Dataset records
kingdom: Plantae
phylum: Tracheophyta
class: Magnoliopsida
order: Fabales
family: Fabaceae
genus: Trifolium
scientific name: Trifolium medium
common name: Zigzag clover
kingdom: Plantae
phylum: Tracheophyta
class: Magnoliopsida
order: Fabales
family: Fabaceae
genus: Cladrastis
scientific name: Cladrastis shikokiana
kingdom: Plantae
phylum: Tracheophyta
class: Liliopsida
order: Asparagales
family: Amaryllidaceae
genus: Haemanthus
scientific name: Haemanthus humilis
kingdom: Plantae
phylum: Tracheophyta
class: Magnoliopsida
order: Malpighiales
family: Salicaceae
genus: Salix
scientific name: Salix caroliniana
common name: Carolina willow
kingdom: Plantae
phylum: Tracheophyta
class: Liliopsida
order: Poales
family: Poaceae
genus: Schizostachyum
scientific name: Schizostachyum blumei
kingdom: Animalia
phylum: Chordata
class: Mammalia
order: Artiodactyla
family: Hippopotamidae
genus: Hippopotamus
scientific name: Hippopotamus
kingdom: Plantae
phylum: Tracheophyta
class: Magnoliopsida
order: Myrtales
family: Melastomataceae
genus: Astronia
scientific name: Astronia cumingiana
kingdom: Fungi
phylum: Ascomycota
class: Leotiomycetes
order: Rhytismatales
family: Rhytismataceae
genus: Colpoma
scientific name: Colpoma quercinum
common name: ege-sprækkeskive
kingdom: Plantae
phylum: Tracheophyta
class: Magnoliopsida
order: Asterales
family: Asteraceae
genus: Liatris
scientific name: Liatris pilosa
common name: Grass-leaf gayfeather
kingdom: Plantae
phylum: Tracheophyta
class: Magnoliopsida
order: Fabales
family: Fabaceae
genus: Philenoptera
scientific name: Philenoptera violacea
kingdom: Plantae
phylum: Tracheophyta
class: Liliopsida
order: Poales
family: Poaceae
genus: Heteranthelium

Request
Retype every line of the listing above without changing anything.

Response to the task
kingdom: Plantae
phylum: Tracheophyta
class: Magnoliopsida
order: Fabales
family: Fabaceae
genus: Trifolium
scientific name: Trifolium medium
common name: Zigzag clover
kingdom: Plantae
phylum: Tracheophyta
class: Magnoliopsida
order: Fabales
family: Fabaceae
genus: Cladrastis
scientific name: Cladrastis shikokiana
kingdom: Plantae
phylum: Tracheophyta
class: Liliopsida
order: Asparagales
family: Amaryllidaceae
genus: Haemanthus
scientific name: Haemanthus humilis
kingdom: Plantae
phylum: Tracheophyta
class: Magnoliopsida
order: Malpighiales
family: Salicaceae
genus: Salix
scientific name: Salix caroliniana
common name: Carolina willow
kingdom: Plantae
phylum: Tracheophyta
class: Liliopsida
order: Poales
family: Poaceae
genus: Schizostachyum
scientific name: Schizostachyum blumei
kingdom: Animalia
phylum: Chordata
class: Mammalia
order: Artiodactyla
family: Hippopotamidae
genus: Hippopotamus
scientific name: Hippopotamus
kingdom: Plantae
phylum: Tracheophyta
class: Magnoliopsida
order: Myrtales
family: Melastomataceae
genus: Astronia
scientific name: Astronia cumingiana
kingdom: Fungi
phylum: Ascomycota
class: Leotiomycetes
order: Rhytismatales
family: Rhytismataceae
genus: Colpoma
scientific name: Colpoma quercinum
common name: ege-sprækkeskive
kingdom: Plantae
phylum: Tracheophyta
class: Magnoliopsida
order: Asterales
family: Asteraceae
genus: Liatris
scientific name: Liatris pilosa
common name: Grass-leaf gayfeather
kingdom: Plantae
phylum: Tracheophyta
class: Magnoliopsida
order: Fabales
family: Fabaceae
genus: Philenoptera
scientific name: Philenoptera violacea
kingdom: Plantae
phylum: Tracheophyta
class: Liliopsida
order: Poales
family: Poaceae
genus: Heteranthelium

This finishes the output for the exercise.